# Passage to read

————

Re: [erlang-questions] +swt very_low doesn't seem to avoid schedulers getting

Rickard Green

unread,

Oct 10, 2012, 3:12:23 PM10/10/12

to Scott Lystig Fritchie, Erlang Questions

> Hi, all. According to my private mailing list archive, there hasn't
> been much mention of erl's "+swt" flag since about April 2012.
>
> I just witnessed a case of where using "+swt very_low" with Riak
> 1.2.1rc2, using Erlang/OTP R15B01, get "stuck" where CPU consumption was
> only 200% on an 8 core AWS instance. The other nodes in that Riak
> cluster were running at over 600% CPU utilization (on average).
>
> When I ran this:
>
> {io:format("before..."), erlang:system_flag(schedulers_online, 1),
> timer:sleep(1000), erlang:system_flag(schedulers_online, 8),
> io:format("after\n")}.
>
> ... then average CPU utilization on that node immediately shot up from
> 200% to about 760%.

This is very much expected. Since you have work that can load 2
schedulers full time and shuts down all but one, the run-queue will
grow. When you later release all schedulers, there will be lots of work
to pick from.

>
> I'd heard a rumor that "+swt very_low" was supposed to avoid whatever
> weird scheduler problem/bug that caused some schedulers to appear as if
> they weren't active. But I was on site today and witnessed this
> first-hand and verified that the "+swt very_low" flag was indeed being
> used.
>

The runtime system tries to compact the load on as few schedulers as
possible without getting run-queues that build up. The runtime system
wont wake up new schedulers unless some overload has accumulated. This
overload either show up as a quickly growing run-queue or a small
run-queue over a longer time. The +swt flags sets the threshold that is
used for determining when enough overload has accumulated to wake up
another scheduler.

This compaction of load onto fewer schedulers is there in order to
reduce communication overhead when there aren't enough work to fully
utilize all schedulers. The performance gain of this compaction depends
on the hardware.

We have gotten reports about problems with this functionality, but we
have not found any bugs in this functionality. We have only found that
it behaves as expected. That is, if more schedulers aren't woken this is
due to not enough accumulated overload. The +swt switch was introduced
in order to give the user the possibility do define what is enough
overload for his or her taste.

The currently used wakeup strategy is very quick to forget about
previously accumulated overload that has disappeared. Maybe even too
quick for my taste when "+swt very_low" is used. I've therefore
implemented an alternative strategy that most likely will be the default
in R16. As of R15B02 you can try this strategy out by passing "+sws
proposal" as a command line argument. In combination with "+swt
very_low", the runtime system should be even more eager to wake up
schedulers than when only using "+swt very_low".

————

# Extracted information

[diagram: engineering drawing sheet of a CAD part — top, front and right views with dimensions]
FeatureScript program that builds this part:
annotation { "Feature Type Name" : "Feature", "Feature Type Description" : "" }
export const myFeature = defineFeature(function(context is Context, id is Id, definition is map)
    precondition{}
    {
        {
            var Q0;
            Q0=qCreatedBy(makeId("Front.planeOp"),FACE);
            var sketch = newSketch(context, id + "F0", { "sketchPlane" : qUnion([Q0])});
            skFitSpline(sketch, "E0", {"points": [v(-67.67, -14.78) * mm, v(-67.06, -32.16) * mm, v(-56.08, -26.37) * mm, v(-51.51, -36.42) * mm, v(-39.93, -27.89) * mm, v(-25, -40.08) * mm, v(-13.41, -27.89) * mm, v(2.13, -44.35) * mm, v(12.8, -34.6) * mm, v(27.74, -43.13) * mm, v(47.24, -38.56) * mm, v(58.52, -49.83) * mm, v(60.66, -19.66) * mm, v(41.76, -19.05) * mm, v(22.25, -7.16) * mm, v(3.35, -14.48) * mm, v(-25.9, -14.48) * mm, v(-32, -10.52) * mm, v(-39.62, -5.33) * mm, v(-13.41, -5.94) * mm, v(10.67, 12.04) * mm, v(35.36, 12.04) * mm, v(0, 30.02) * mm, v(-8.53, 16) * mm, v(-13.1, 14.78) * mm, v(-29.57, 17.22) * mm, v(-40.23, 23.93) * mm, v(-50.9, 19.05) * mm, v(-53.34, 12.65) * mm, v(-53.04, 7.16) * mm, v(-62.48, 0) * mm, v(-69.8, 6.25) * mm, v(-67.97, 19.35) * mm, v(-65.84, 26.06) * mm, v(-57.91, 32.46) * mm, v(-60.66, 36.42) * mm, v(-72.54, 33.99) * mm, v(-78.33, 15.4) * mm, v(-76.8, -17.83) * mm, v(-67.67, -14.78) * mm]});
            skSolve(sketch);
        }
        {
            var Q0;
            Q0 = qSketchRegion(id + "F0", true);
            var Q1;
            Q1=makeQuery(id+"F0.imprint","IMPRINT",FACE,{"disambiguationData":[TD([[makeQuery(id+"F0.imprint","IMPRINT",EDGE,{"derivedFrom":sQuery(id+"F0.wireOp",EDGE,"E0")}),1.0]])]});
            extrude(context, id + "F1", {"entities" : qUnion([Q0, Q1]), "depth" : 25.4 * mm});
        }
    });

————

# Required tasks
1) List every Erlang/OTP release name that appears in the thread about the +swt flag.
2) According to the thread about the +swt flag, why does the runtime system compact load onto as few schedulers as possible?
3) In the thread about the +swt flag, which command-line argument lets a user try the alternative wakeup strategy as of R15B02?

# Results for the exercise
1) R15B01, R15B02, R16

2) The runtime system compacts load onto fewer schedulers to reduce communication overhead when there isn't enough work to fully use all schedulers. How much performance this gains depends on the hardware.

3) "+sws proposal"